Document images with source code

>>>

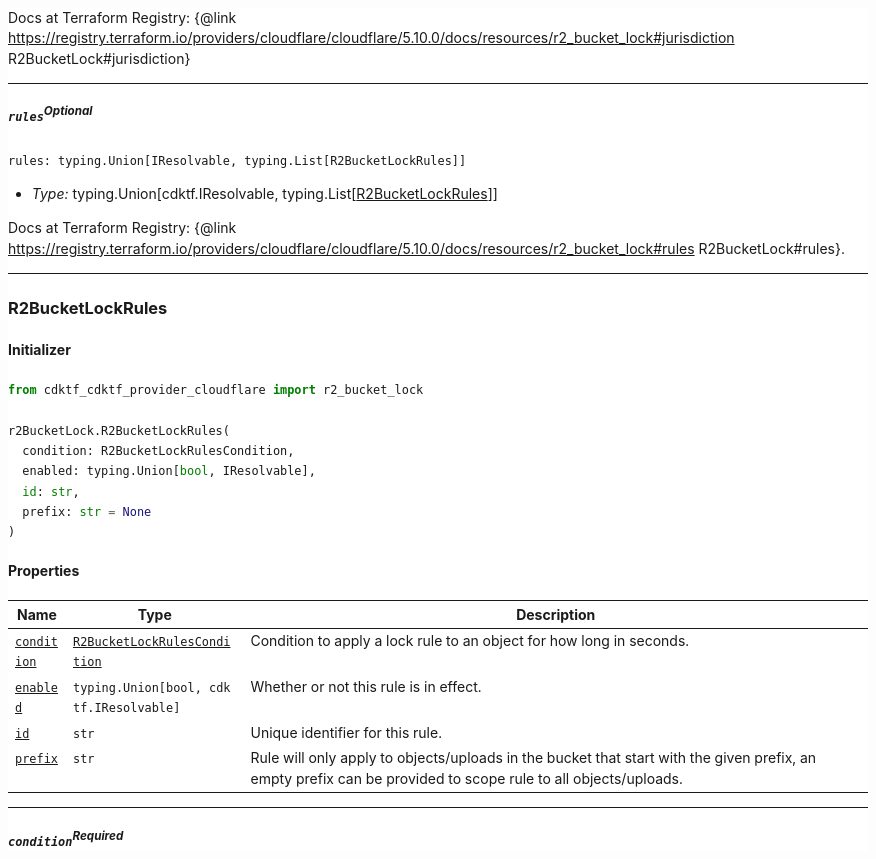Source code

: Docs at Terraform Registry: {@link https://registry.terraform.io/providers/cloudflare/cloudflare/5.10.0/docs/resources/r2_bucket_lock#jurisdiction R2BucketLock#jurisdiction}

---

##### `rules`<sup>Optional</sup> <a name="rules" id="@cdktf/provider-cloudflare.r2BucketLock.R2BucketLockConfig.property.rules"></a>

```python
rules: typing.Union[IResolvable, typing.List[R2BucketLockRules]]
```

- *Type:* typing.Union[cdktf.IResolvable, typing.List[<a href="#@cdktf/provider-cloudflare.r2BucketLock.R2BucketLockRules">R2BucketLockRules</a>]]

Docs at Terraform Registry: {@link https://registry.terraform.io/providers/cloudflare/cloudflare/5.10.0/docs/resources/r2_bucket_lock#rules R2BucketLock#rules}.

---

### R2BucketLockRules <a name="R2BucketLockRules" id="@cdktf/provider-cloudflare.r2BucketLock.R2BucketLockRules"></a>

#### Initializer <a name="Initializer" id="@cdktf/provider-cloudflare.r2BucketLock.R2BucketLockRules.Initializer"></a>

```python
from cdktf_cdktf_provider_cloudflare import r2_bucket_lock

r2BucketLock.R2BucketLockRules(
  condition: R2BucketLockRulesCondition,
  enabled: typing.Union[bool, IResolvable],
  id: str,
  prefix: str = None
)
```

#### Properties <a name="Properties" id="Properties"></a>

| **Name** | **Type** | **Description** |
| --- | --- | --- |
| <code><a href="#@cdktf/provider-cloudflare.r2BucketLock.R2BucketLockRules.property.condition">condition</a></code> | <code><a href="#@cdktf/provider-cloudflare.r2BucketLock.R2BucketLockRulesCondition">R2BucketLockRulesCondition</a></code> | Condition to apply a lock rule to an object for how long in seconds. |
| <code><a href="#@cdktf/provider-cloudflare.r2BucketLock.R2BucketLockRules.property.enabled">enabled</a></code> | <code>typing.Union[bool, cdktf.IResolvable]</code> | Whether or not this rule is in effect. |
| <code><a href="#@cdktf/provider-cloudflare.r2BucketLock.R2BucketLockRules.property.id">id</a></code> | <code>str</code> | Unique identifier for this rule. |
| <code><a href="#@cdktf/provider-cloudflare.r2BucketLock.R2BucketLockRules.property.prefix">prefix</a></code> | <code>str</code> | Rule will only apply to objects/uploads in the bucket that start with the given prefix, an empty prefix can be provided to scope rule to all objects/uploads. |

---

##### `condition`<sup>Required</sup> <a name="condition" id="@cdktf/provider-cloudflare.r2BucketLock.R2BucketLockRules.property.condition"></a>
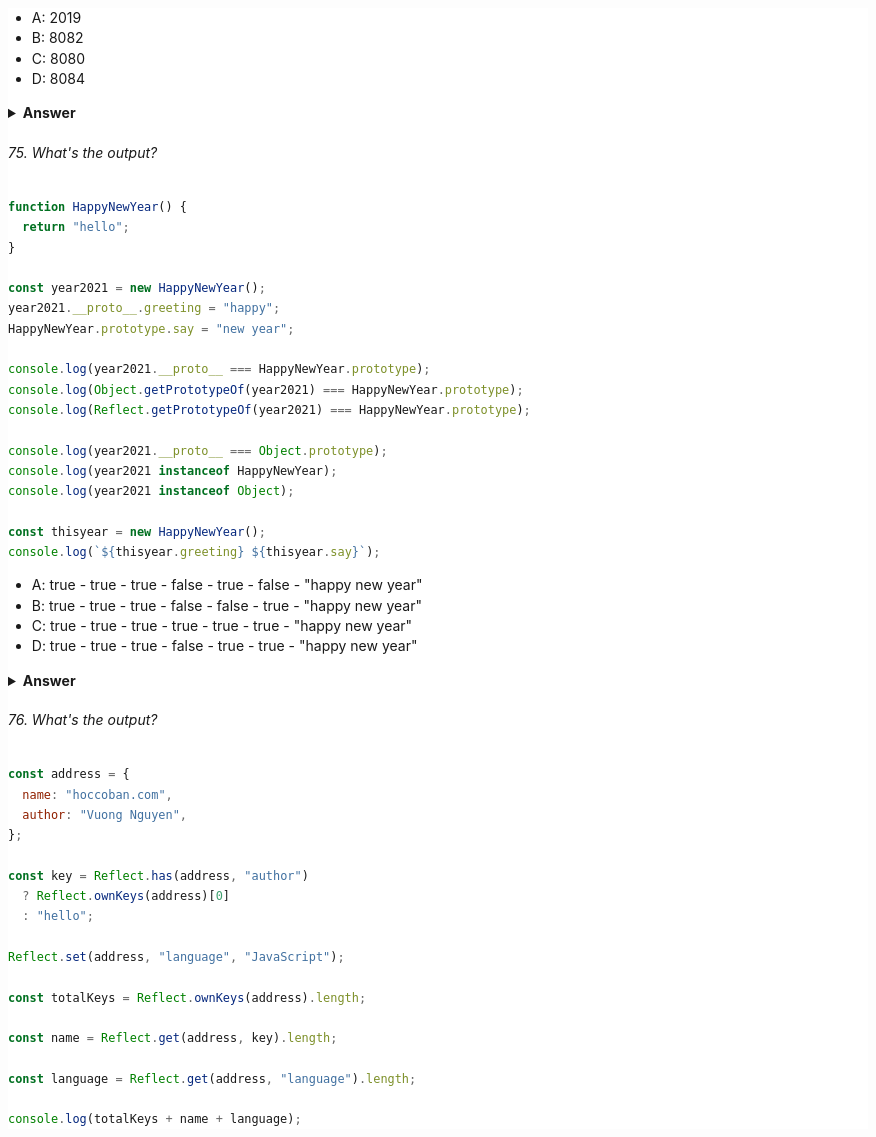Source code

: - A: 2019
- B: 8082
- C: 8080
- D: 8084

<details><summary><b>Answer</b></summary></details>

###### 75. What's the output?

```javascript
function HappyNewYear() {
  return "hello";
}

const year2021 = new HappyNewYear();
year2021.__proto__.greeting = "happy";
HappyNewYear.prototype.say = "new year";

console.log(year2021.__proto__ === HappyNewYear.prototype);
console.log(Object.getPrototypeOf(year2021) === HappyNewYear.prototype);
console.log(Reflect.getPrototypeOf(year2021) === HappyNewYear.prototype);

console.log(year2021.__proto__ === Object.prototype);
console.log(year2021 instanceof HappyNewYear);
console.log(year2021 instanceof Object);

const thisyear = new HappyNewYear();
console.log(`${thisyear.greeting} ${thisyear.say}`);
```

- A: true - true - true - false - true - false - "happy new year"
- B: true - true - true - false - false - true - "happy new year"
- C: true - true - true - true - true - true - "happy new year"
- D: true - true - true - false - true - true - "happy new year"

<details><summary><b>Answer</b></summary></details>

###### 76. What's the output?

```javascript
const address = {
  name: "hoccoban.com",
  author: "Vuong Nguyen",
};

const key = Reflect.has(address, "author")
  ? Reflect.ownKeys(address)[0]
  : "hello";

Reflect.set(address, "language", "JavaScript");

const totalKeys = Reflect.ownKeys(address).length;

const name = Reflect.get(address, key).length;

const language = Reflect.get(address, "language").length;

console.log(totalKeys + name + language);
```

<<<

Assignment ::
Set down the entries above exactly, and keep every picture out of your copy.

Reply ::
Source code

: Docs at Terraform Registry: {@link https://registry.terraform.io/providers/cloudflare/cloudflare/5.10.0/docs/resources/r2_bucket_lock#jurisdiction R2BucketLock#jurisdiction}

---

##### `rules`<sup>Optional</sup> <a name="rules" id="@cdktf/provider-cloudflare.r2BucketLock.R2BucketLockConfig.property.rules"></a>

```python
rules: typing.Union[IResolvable, typing.List[R2BucketLockRules]]
```

- *Type:* typing.Union[cdktf.IResolvable, typing.List[<a href="#@cdktf/provider-cloudflare.r2BucketLock.R2BucketLockRules">R2BucketLockRules</a>]]

Docs at Terraform Registry: {@link https://registry.terraform.io/providers/cloudflare/cloudflare/5.10.0/docs/resources/r2_bucket_lock#rules R2BucketLock#rules}.

---

### R2BucketLockRules <a name="R2BucketLockRules" id="@cdktf/provider-cloudflare.r2BucketLock.R2BucketLockRules"></a>

#### Initializer <a name="Initializer" id="@cdktf/provider-cloudflare.r2BucketLock.R2BucketLockRules.Initializer"></a>

```python
from cdktf_cdktf_provider_cloudflare import r2_bucket_lock

r2BucketLock.R2BucketLockRules(
  condition: R2BucketLockRulesCondition,
  enabled: typing.Union[bool, IResolvable],
  id: str,
  prefix: str = None
)
```

#### Properties <a name="Properties" id="Properties"></a>

| **Name** | **Type** | **Description** |
| --- | --- | --- |
| <code><a href="#@cdktf/provider-cloudflare.r2BucketLock.R2BucketLockRules.property.condition">condition</a></code> | <code><a href="#@cdktf/provider-cloudflare.r2BucketLock.R2BucketLockRulesCondition">R2BucketLockRulesCondition</a></code> | Condition to apply a lock rule to an object for how long in seconds. |
| <code><a href="#@cdktf/provider-cloudflare.r2BucketLock.R2BucketLockRules.property.enabled">enabled</a></code> | <code>typing.Union[bool, cdktf.IResolvable]</code> | Whether or not this rule is in effect. |
| <code><a href="#@cdktf/provider-cloudflare.r2BucketLock.R2BucketLockRules.property.id">id</a></code> | <code>str</code> | Unique identifier for this rule. |
| <code><a href="#@cdktf/provider-cloudflare.r2BucketLock.R2BucketLockRules.property.prefix">prefix</a></code> | <code>str</code> | Rule will only apply to objects/uploads in the bucket that start with the given prefix, an empty prefix can be provided to scope rule to all objects/uploads. |

---

##### `condition`<sup>Required</sup> <a name="condition" id="@cdktf/provider-cloudflare.r2BucketLock.R2BucketLockRules.property.condition"></a>
Source code

: - A: 2019
- B: 8082
- C: 8080
- D: 8084

<details><summary><b>Answer</b></summary></details>

###### 75. What's the output?

```javascript
function HappyNewYear() {
  return "hello";
}

const year2021 = new HappyNewYear();
year2021.__proto__.greeting = "happy";
HappyNewYear.prototype.say = "new year";

console.log(year2021.__proto__ === HappyNewYear.prototype);
console.log(Object.getPrototypeOf(year2021) === HappyNewYear.prototype);
console.log(Reflect.getPrototypeOf(year2021) === HappyNewYear.prototype);

console.log(year2021.__proto__ === Object.prototype);
console.log(year2021 instanceof HappyNewYear);
console.log(year2021 instanceof Object);

const thisyear = new HappyNewYear();
console.log(`${thisyear.greeting} ${thisyear.say}`);
```

- A: true - true - true - false - true - false - "happy new year"
- B: true - true - true - false - false - true - "happy new year"
- C: true - true - true - true - true - true - "happy new year"
- D: true - true - true - false - true - true - "happy new year"

<details><summary><b>Answer</b></summary></details>

###### 76. What's the output?

```javascript
const address = {
  name: "hoccoban.com",
  author: "Vuong Nguyen",
};

const key = Reflect.has(address, "author")
  ? Reflect.ownKeys(address)[0]
  : "hello";

Reflect.set(address, "language", "JavaScript");

const totalKeys = Reflect.ownKeys(address).length;

const name = Reflect.get(address, key).length;

const language = Reflect.get(address, "language").length;

console.log(totalKeys + name + language);
```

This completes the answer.